Segment Open

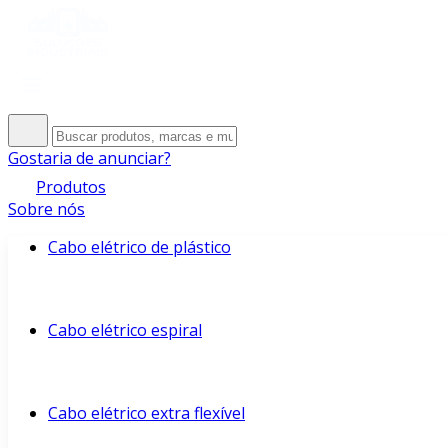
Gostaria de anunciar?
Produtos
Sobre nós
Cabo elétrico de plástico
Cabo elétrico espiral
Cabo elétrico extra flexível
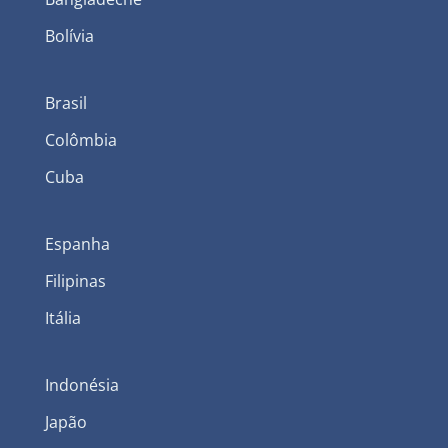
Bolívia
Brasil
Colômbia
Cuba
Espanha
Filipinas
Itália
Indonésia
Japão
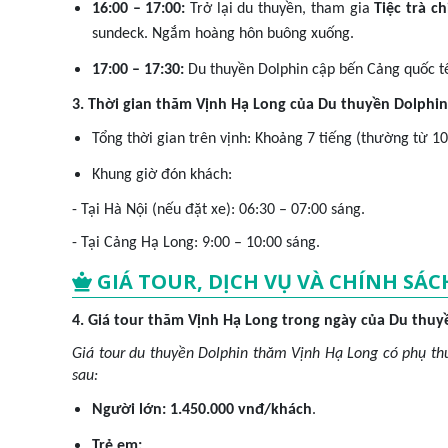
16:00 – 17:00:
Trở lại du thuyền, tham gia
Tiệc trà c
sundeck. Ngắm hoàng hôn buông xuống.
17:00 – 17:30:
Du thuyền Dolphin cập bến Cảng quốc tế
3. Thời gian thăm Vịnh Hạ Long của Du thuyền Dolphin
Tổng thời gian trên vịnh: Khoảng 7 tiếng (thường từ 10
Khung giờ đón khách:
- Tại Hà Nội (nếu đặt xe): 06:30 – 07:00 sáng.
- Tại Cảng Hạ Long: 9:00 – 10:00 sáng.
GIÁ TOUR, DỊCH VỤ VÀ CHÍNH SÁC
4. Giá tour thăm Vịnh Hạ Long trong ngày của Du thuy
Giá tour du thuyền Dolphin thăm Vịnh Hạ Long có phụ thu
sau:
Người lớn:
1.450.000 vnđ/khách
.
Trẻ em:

Segment Closed

**Task description:** Show the lines of the material that contain the word "thuyền".

**Exercise output:**
Trở lại du thuyền, tham gia
Du thuyền Dolphin cập bến Cảng quốc tế
3. Thời gian thăm Vịnh Hạ Long của Du thuyền Dolphin
Giá tour du thuyền Dolphin thăm Vịnh Hạ Long có phụ thu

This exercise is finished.